Aparte del carácter liberticida del manifiesto y su efecto “legal”, la historia que intentan oficializar se reduce a un cuento de hadas realmente pueril, que además confunde la república con el frente popular que la aniquiló. Y para entenderlo no es preciso consultar versiones contrarias (al menos tan lícitamente expresables en democracia como la del manifiesto): bastan los diarios de Azaña para entender hasta qué punto se trata de una grotesca patraña envuelta en la tradicional retórica grandilocuente y hueca, aliñada con poses de indignación moral. Todo “bellísimo”, según los firmantes.

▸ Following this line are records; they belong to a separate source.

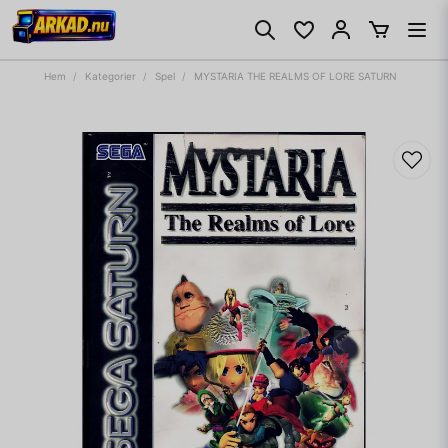
Hem
Kategorier
Spel
MYSTARIA THE REALMS OF LORE SATURN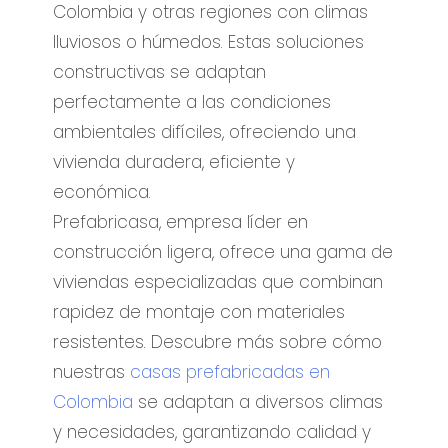
Colombia y otras regiones con climas
lluviosos o húmedos. Estas soluciones
constructivas se adaptan
perfectamente a las condiciones
ambientales difíciles, ofreciendo una
vivienda duradera, eficiente y
económica.
Prefabricasa, empresa líder en
construcción ligera, ofrece una gama de
viviendas especializadas que combinan
rapidez de montaje con materiales
resistentes. Descubre más sobre cómo
nuestras
casas prefabricadas en
Colombia
se adaptan a diversos climas
y necesidades, garantizando calidad y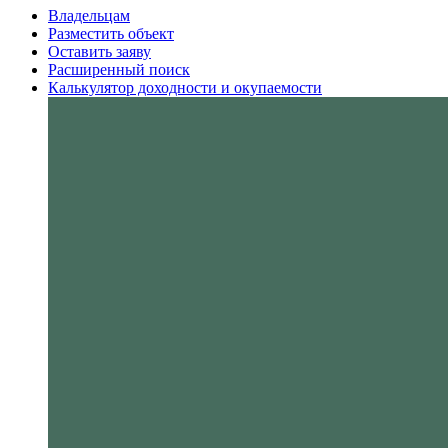
Владельцам
Разместить объект
Оставить заяву
Расширенный поиск
Калькулятор доходности и окупаемости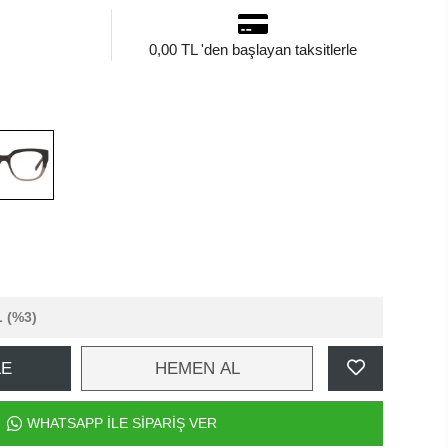
0,00 TL 'den başlayan taksitlerle
L
(%3)
LE
HEMEN AL
WHATSAPP İLE SİPARİŞ VER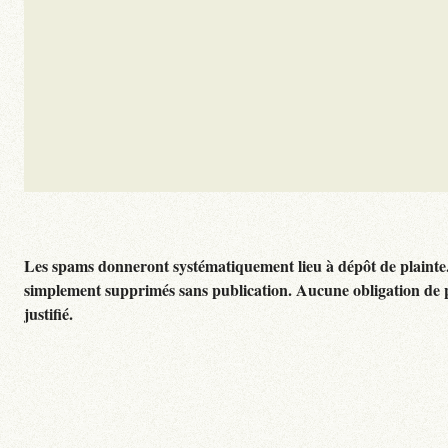
Les spams donneront systématiquement lieu à dépôt de plainte
simplement supprimés sans publication. Aucune obligation de 
justifié.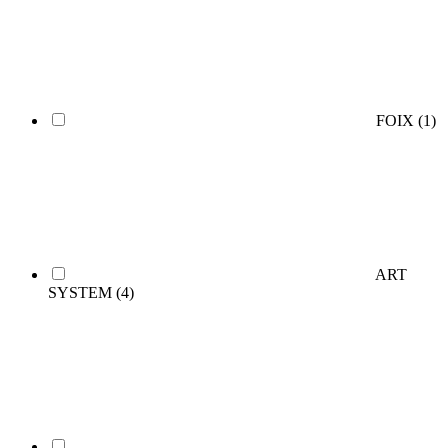
FOIX
(1)
ART
SYSTEM
(4)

Pero si el manifiesto no dice nada real sobre la república, sí dice, y mucho, sobre sus firmantes. No se trata de sindicalistas más o menos hinchados de verborrea, sino de unos 400 artistas, profesores, escritores, magistrados, periodistas, directores y actores de cine, varios militares, sindicalistas, comunistas y separatistas; la mayoría claro está, socialistas o próximos al PSOE. Entre ellos, unos 20 se presentaban como historiadores, y a varios de ellos (Aróstegui, Casanova, Fontana, Juliá, Gibson, Viñas y algún otro) los he analizado en el estudio de crítica historiográfica Galería de charlatanes.
Supongo que la mayoría de los firmantes, excepto los más jóvenes, había sufrido las “trágicas consecuencias” del franquismo. Y tuvo que ser trágico para ellos prosperar como lo hicieron en aquel régimen feroz, a menudo como funcionarios del mismo. Algunos eran reconocidos comunistas como Castilla del Pino, o muy próximos a él como Caballero Bonald, otros marxistas también conocidos, como varios de los historiadores, sin que ello les impidiera escribir, hacer carrera, a veces muy halagada con reconocimientos y premios y algún contratiempo menor bajo las vesanias insufribles ordenadas por Franco. Fernando Fernán Gómez trabajó como actor desde los terroríficos años 40 hasta el final del régimen, con éxito que debió resultarle dolorosísimo sufrir. Luis Sampedro, en la guerra, se pasó cuando pudo al ejército de Franco, rememorando más tarde su horror ante las crueldades del mismo, lo que no le impidió estudiar con premio extraordinario en la primera facultad de Económicas del país, ordenada por el tirano, ser catedrático en 1955, y hacer una gran carrera como profesor, ensayista económico y novelista, y moverse libremente por universidades useñas o inglesas. Como tantos otros.
No son casos raros: todos o casi todos los que padecieron los horrores del franquismo hicieron carrera en él, viajaron libremente dentro y fuera del país, leyeron libremente o escribieron libros marxistas o inspirados en el marxismo, que desde mediados de los años 60 cundía en los medios intelectuales. Lo hacían, cabe suponer, odiando al mismo tiempo el terror y la miseria del régimen, porque deseaban para España una repetición de las delicias republicanas que tanto “asombraron al mundo”. Como vamos comprobando, la farsa es una seña de identidad permanente e incansable del republicanismo español ya desde los años 30. Uno tiene que recordar los dicterios de Azaña contra sus compañeros políticos: loquinarios, botarates, ineptos, imbéciles, ninguna idea alta, etc., etc. No han cambiado.